Birçok meslek dalında çalışanların düzenli olarak psikolojik testten geçmesini savunan Çetin, şöyle konuştu: “Türkiye’de çok az meslek dalında psikolojik test yapılıyor. Oysa önemli görevlerde olanlar, toplumla muhatap olan meslekler için bu zorunlu olmalıdır. Ayrıca işverenler olarak bu konuda hepimiz çaba harcamalıyız. Şirketler, işverenler çalışanlarına eğitim verebilir, şiddete uğrayan kadın çalışanlara özel destek sağlanabilir. Kadının sosyal yaşamdaki yerini geliştirmek için ne gerekiyorsa yapalım.”

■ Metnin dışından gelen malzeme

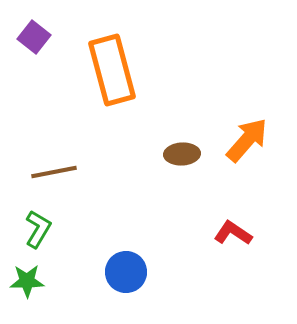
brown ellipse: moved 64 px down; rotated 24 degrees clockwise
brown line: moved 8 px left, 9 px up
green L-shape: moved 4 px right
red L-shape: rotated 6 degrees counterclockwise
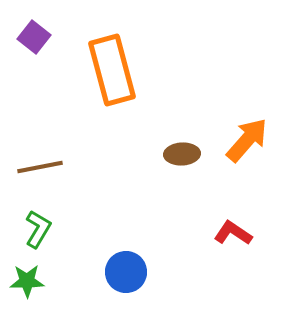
brown line: moved 14 px left, 5 px up
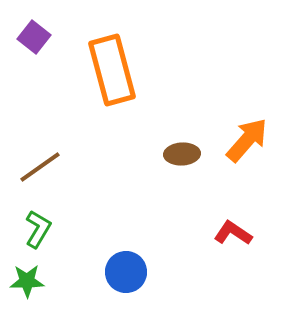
brown line: rotated 24 degrees counterclockwise
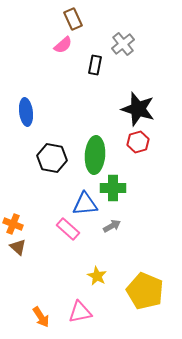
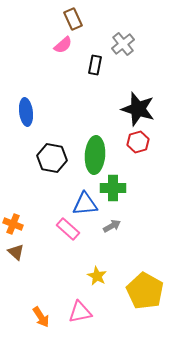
brown triangle: moved 2 px left, 5 px down
yellow pentagon: rotated 6 degrees clockwise
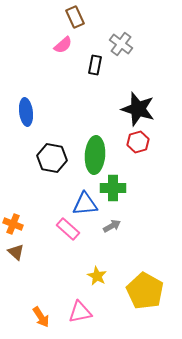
brown rectangle: moved 2 px right, 2 px up
gray cross: moved 2 px left; rotated 15 degrees counterclockwise
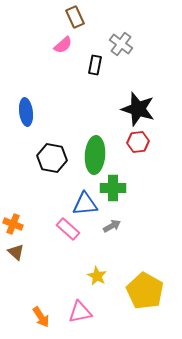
red hexagon: rotated 10 degrees clockwise
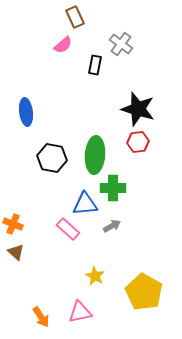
yellow star: moved 2 px left
yellow pentagon: moved 1 px left, 1 px down
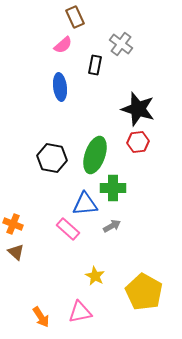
blue ellipse: moved 34 px right, 25 px up
green ellipse: rotated 15 degrees clockwise
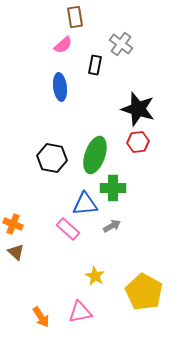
brown rectangle: rotated 15 degrees clockwise
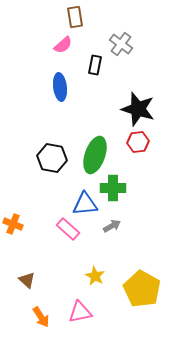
brown triangle: moved 11 px right, 28 px down
yellow pentagon: moved 2 px left, 3 px up
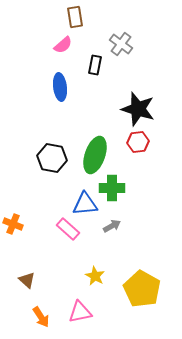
green cross: moved 1 px left
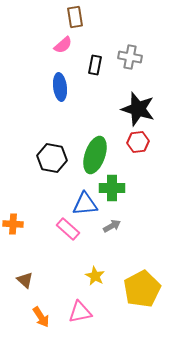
gray cross: moved 9 px right, 13 px down; rotated 25 degrees counterclockwise
orange cross: rotated 18 degrees counterclockwise
brown triangle: moved 2 px left
yellow pentagon: rotated 15 degrees clockwise
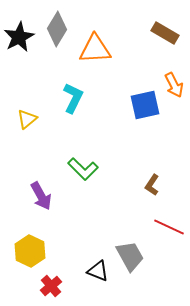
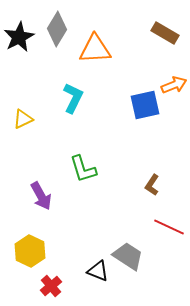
orange arrow: rotated 85 degrees counterclockwise
yellow triangle: moved 4 px left; rotated 15 degrees clockwise
green L-shape: rotated 28 degrees clockwise
gray trapezoid: moved 2 px left; rotated 28 degrees counterclockwise
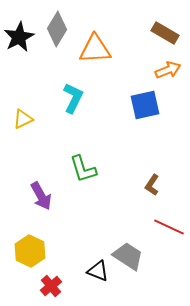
orange arrow: moved 6 px left, 15 px up
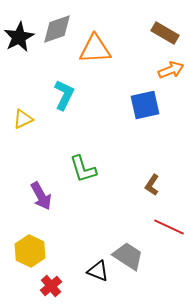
gray diamond: rotated 40 degrees clockwise
orange arrow: moved 3 px right
cyan L-shape: moved 9 px left, 3 px up
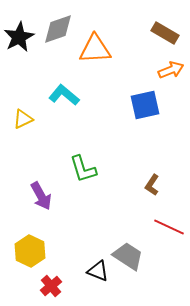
gray diamond: moved 1 px right
cyan L-shape: rotated 76 degrees counterclockwise
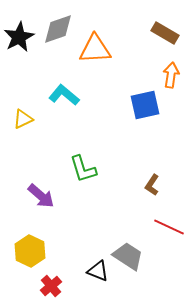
orange arrow: moved 5 px down; rotated 60 degrees counterclockwise
purple arrow: rotated 20 degrees counterclockwise
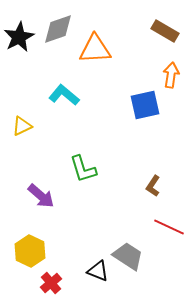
brown rectangle: moved 2 px up
yellow triangle: moved 1 px left, 7 px down
brown L-shape: moved 1 px right, 1 px down
red cross: moved 3 px up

"ANTALYA’YA YAKIŞMAYAN BİR KALİTESİZLİK YAŞANIYOR"

Antalya’da özellikle ticaret ve hizmet sektöründe bir markalaşma kültürü gelişmediği eleştirisinde bulunan Çetin, şunları söyledi: “Kaliteyle değil, fiyat kırmayla rekabet kültürü gelişti. Bazı sektörlerde Antalya’ya yakışmayan bir kalitesizlik, ucuzluk, borcu zamanında ödememe gibi alışkanlıklar yerleşti. Antalya’nın hızlı büyümesi, her yerde sürekli işyeri açılması, apartman altında gecekondu gibi işyeri açılmasına izin verilmesi, kayıt dışı işlerin çokluğu, turiste dönük kısa vadeli işler yüzünden Antalya ticareti yara aldı. Önümüzdeki dönem önceliğimiz ticaret sektöründe kaliteyi yükseltmek ve ticareti geliştirmek olmalıdır.”

"ANTALYA’DAKİ İHALELERİ İSTANBUL ESNAFI ALIYOR"

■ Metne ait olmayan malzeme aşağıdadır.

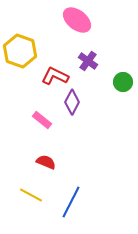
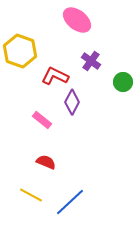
purple cross: moved 3 px right
blue line: moved 1 px left; rotated 20 degrees clockwise
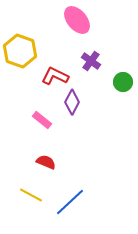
pink ellipse: rotated 12 degrees clockwise
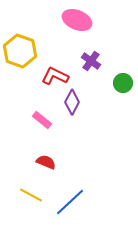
pink ellipse: rotated 28 degrees counterclockwise
green circle: moved 1 px down
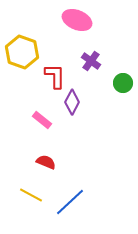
yellow hexagon: moved 2 px right, 1 px down
red L-shape: rotated 64 degrees clockwise
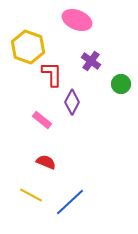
yellow hexagon: moved 6 px right, 5 px up
red L-shape: moved 3 px left, 2 px up
green circle: moved 2 px left, 1 px down
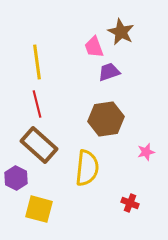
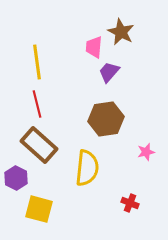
pink trapezoid: rotated 25 degrees clockwise
purple trapezoid: rotated 30 degrees counterclockwise
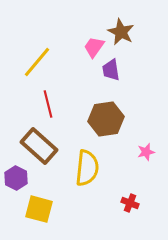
pink trapezoid: rotated 30 degrees clockwise
yellow line: rotated 48 degrees clockwise
purple trapezoid: moved 2 px right, 2 px up; rotated 50 degrees counterclockwise
red line: moved 11 px right
brown rectangle: moved 1 px down
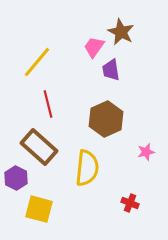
brown hexagon: rotated 16 degrees counterclockwise
brown rectangle: moved 1 px down
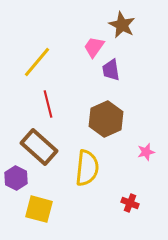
brown star: moved 1 px right, 7 px up
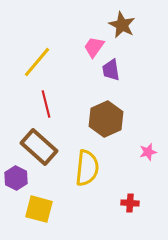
red line: moved 2 px left
pink star: moved 2 px right
red cross: rotated 18 degrees counterclockwise
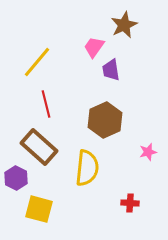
brown star: moved 2 px right; rotated 20 degrees clockwise
brown hexagon: moved 1 px left, 1 px down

Davut Çetin’in ardından söz alan meclis üyelerinden Tahir İbili, Antalya’daki ihalelerden ve işlerden haberleri olmadığı, bunları İstanbul firmalarının almasından şikayet etti. EXPO alanında birçok iş yürütülmesine rağmen Antalya firmaları olarak bunlardan haberleri olmadığı, işi İstanbul firmalarının aldığı eleştirisinde bulunan İbili, Antalya’da bazı otellerin duşakabinlerini bile İstanbul firmalarına taktırdığından yakınan İbili, "EXPO’da dünya iş yapılıyor ne yapılıyor haberimiz olmuyor. İstanbul esnafı geliyor benim burada ürettiğim domatesin fiyatını bile kendi belirliyor. Ben bu konuda esnafın ve üyelerin bilgilendirilmesi için bir araştırma başlatılmasını istiyorum." teklifinde bulundu. ATSO Başkanı Davut Çetin ise bu konuyla ilgili bir çalışma komisyonu kurulması için çalışma yapılacağını söyledi.